[Stored dataset items]
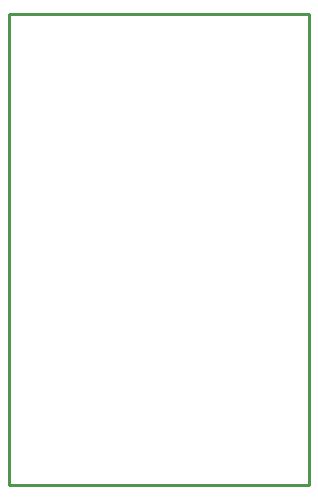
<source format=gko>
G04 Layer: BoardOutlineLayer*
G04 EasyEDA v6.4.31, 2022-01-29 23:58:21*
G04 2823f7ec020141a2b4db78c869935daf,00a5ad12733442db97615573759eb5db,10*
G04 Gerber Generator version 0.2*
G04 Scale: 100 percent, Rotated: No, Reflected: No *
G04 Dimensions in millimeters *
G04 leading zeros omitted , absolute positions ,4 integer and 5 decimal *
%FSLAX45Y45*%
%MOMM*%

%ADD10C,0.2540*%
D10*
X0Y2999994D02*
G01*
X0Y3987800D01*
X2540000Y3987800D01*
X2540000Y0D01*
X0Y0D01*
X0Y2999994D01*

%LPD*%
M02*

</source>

--

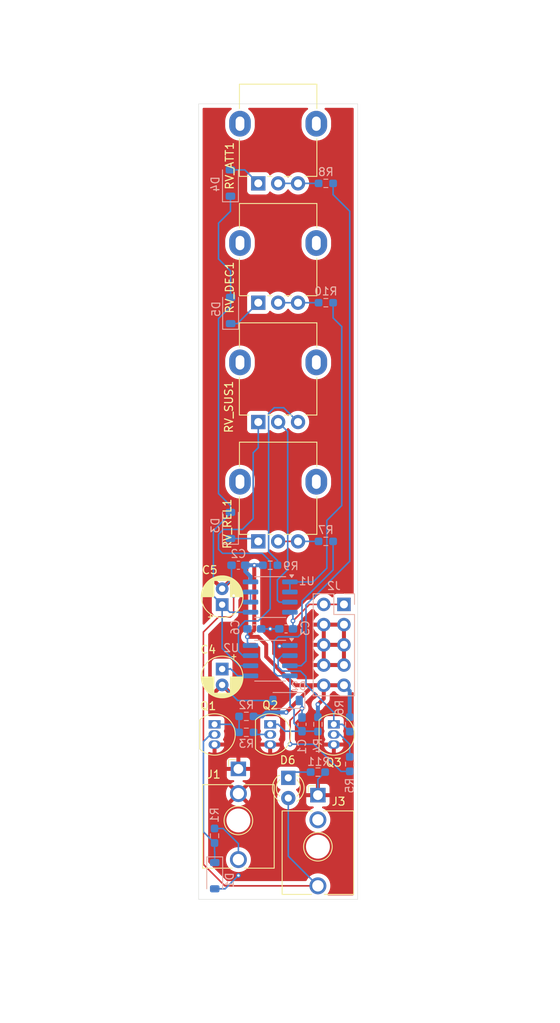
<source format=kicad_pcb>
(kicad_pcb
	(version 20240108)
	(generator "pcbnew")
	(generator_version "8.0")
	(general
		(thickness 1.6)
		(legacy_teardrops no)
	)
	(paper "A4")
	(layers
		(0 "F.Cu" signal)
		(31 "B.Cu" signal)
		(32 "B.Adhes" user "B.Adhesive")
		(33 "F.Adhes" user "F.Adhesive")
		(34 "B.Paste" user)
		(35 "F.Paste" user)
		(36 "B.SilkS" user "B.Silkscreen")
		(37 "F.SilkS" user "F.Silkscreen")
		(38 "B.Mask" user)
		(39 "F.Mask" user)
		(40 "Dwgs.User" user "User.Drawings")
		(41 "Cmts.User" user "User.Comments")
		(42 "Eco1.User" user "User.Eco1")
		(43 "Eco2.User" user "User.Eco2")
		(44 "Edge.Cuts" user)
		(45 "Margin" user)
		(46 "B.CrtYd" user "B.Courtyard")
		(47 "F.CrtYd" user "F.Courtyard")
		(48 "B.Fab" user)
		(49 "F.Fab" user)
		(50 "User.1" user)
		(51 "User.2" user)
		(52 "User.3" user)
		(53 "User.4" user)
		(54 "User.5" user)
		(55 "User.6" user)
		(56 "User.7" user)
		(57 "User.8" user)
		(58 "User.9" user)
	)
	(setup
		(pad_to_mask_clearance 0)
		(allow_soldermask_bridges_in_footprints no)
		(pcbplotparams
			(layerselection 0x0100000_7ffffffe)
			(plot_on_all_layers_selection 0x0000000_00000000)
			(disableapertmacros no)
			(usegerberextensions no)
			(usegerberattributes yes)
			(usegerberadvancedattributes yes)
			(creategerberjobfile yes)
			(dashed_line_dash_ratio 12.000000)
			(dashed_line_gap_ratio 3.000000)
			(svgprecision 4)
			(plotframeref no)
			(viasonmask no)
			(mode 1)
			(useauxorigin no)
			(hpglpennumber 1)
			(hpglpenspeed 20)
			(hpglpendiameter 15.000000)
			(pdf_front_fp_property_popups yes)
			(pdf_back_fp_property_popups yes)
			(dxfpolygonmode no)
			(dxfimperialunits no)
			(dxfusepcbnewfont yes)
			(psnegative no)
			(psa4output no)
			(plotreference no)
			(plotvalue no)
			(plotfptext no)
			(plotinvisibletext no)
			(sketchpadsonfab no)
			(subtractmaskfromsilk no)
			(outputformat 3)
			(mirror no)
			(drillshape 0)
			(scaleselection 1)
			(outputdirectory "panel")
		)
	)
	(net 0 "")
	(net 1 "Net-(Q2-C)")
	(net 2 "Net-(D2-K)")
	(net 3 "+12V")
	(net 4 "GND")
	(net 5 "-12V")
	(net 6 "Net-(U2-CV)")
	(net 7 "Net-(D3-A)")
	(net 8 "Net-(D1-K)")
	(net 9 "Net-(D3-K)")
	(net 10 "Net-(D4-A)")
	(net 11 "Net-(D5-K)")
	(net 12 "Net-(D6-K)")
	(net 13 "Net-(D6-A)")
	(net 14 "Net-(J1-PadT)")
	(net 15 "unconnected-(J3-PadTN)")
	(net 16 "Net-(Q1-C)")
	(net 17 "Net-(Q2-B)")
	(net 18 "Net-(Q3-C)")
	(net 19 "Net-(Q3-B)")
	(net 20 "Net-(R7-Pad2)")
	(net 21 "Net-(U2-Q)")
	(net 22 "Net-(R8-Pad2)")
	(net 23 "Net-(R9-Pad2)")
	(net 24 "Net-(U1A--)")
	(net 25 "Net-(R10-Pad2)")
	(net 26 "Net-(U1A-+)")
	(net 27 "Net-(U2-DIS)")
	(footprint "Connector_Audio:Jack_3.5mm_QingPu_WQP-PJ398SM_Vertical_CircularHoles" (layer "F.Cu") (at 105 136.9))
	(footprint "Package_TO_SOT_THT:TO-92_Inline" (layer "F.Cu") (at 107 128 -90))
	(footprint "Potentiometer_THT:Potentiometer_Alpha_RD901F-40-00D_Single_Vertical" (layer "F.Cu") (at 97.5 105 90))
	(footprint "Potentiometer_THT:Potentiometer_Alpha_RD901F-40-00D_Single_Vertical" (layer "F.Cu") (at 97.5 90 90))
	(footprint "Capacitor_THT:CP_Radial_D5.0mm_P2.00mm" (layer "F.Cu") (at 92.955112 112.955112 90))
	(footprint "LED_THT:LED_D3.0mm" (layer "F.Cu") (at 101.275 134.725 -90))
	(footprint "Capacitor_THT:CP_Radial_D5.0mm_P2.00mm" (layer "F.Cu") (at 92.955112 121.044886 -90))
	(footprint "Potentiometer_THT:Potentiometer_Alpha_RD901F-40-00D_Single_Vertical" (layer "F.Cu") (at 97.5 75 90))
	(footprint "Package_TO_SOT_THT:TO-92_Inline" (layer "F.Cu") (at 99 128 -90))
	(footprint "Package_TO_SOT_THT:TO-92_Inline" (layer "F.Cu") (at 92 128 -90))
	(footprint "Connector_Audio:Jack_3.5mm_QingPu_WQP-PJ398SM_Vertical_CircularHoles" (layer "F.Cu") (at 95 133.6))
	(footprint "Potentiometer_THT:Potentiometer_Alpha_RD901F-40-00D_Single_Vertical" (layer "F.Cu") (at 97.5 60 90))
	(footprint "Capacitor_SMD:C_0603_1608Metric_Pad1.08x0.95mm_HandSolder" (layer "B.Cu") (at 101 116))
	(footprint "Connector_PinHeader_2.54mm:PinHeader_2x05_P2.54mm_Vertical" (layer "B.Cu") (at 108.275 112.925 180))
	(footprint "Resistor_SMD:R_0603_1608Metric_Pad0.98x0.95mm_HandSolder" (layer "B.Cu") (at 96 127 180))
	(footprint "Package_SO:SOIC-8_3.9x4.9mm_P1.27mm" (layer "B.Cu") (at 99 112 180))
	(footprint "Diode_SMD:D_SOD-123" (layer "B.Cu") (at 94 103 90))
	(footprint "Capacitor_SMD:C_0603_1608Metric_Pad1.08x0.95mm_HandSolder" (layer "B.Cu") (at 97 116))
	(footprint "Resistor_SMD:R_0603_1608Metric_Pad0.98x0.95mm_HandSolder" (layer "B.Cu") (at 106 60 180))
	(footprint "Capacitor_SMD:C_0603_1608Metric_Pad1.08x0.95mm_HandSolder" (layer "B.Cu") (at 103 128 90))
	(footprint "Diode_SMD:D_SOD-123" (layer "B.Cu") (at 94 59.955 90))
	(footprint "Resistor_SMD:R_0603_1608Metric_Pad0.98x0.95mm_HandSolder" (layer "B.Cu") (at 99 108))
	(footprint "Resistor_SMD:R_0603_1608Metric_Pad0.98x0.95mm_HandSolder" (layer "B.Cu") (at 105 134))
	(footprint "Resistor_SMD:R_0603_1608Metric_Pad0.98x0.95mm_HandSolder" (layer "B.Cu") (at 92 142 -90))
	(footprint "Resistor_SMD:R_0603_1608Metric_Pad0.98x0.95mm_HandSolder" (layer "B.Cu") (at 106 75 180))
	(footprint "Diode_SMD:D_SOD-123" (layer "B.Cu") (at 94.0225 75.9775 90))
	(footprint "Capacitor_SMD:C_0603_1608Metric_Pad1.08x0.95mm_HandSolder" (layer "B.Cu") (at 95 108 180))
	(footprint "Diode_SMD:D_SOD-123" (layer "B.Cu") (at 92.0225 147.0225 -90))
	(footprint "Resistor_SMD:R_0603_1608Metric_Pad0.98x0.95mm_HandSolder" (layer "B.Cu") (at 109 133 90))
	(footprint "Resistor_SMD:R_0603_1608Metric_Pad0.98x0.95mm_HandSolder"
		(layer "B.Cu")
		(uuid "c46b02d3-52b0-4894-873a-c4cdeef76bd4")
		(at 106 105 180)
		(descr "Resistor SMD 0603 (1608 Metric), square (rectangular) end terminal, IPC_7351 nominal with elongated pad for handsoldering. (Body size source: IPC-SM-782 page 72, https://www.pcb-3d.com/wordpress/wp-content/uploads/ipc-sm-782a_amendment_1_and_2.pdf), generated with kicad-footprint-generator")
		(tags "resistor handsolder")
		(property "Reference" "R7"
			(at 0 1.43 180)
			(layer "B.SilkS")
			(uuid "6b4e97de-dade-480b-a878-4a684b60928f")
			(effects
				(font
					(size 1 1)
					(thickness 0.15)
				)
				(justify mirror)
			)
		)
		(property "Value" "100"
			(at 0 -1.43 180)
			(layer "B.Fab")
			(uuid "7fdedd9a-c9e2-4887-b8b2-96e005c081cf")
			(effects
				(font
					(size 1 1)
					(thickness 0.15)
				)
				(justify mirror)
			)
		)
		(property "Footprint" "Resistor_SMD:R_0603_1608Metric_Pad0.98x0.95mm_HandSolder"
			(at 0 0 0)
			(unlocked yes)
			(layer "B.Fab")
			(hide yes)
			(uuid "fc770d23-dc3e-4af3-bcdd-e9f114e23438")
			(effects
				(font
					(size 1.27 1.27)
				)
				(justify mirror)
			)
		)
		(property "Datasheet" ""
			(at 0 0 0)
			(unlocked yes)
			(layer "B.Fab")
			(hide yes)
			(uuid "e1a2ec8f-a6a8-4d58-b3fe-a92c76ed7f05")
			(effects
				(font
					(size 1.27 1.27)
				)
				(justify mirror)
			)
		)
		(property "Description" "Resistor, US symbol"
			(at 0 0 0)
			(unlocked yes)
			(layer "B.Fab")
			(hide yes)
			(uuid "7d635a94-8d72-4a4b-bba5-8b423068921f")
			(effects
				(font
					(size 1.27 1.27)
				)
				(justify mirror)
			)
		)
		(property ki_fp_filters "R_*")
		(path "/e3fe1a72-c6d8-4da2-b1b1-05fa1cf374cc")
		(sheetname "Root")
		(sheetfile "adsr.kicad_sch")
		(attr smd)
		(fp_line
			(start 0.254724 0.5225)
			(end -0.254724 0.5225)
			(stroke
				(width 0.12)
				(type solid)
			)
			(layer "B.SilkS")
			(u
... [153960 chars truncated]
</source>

_EXERCISE AIM_: Scan the records above for the string "uuid", then copy each line where it turns up.

_ANSWER BOX_:
		(uuid "c46b02d3-52b0-4894-873a-c4cdeef76bd4")
			(uuid "6b4e97de-dade-480b-a878-4a684b60928f")
			(uuid "7fdedd9a-c9e2-4887-b8b2-96e005c081cf")
			(uuid "fc770d23-dc3e-4af3-bcdd-e9f114e23438")
			(uuid "e1a2ec8f-a6a8-4d58-b3fe-a92c76ed7f05")
			(uuid "7d635a94-8d72-4a4b-bba5-8b423068921f")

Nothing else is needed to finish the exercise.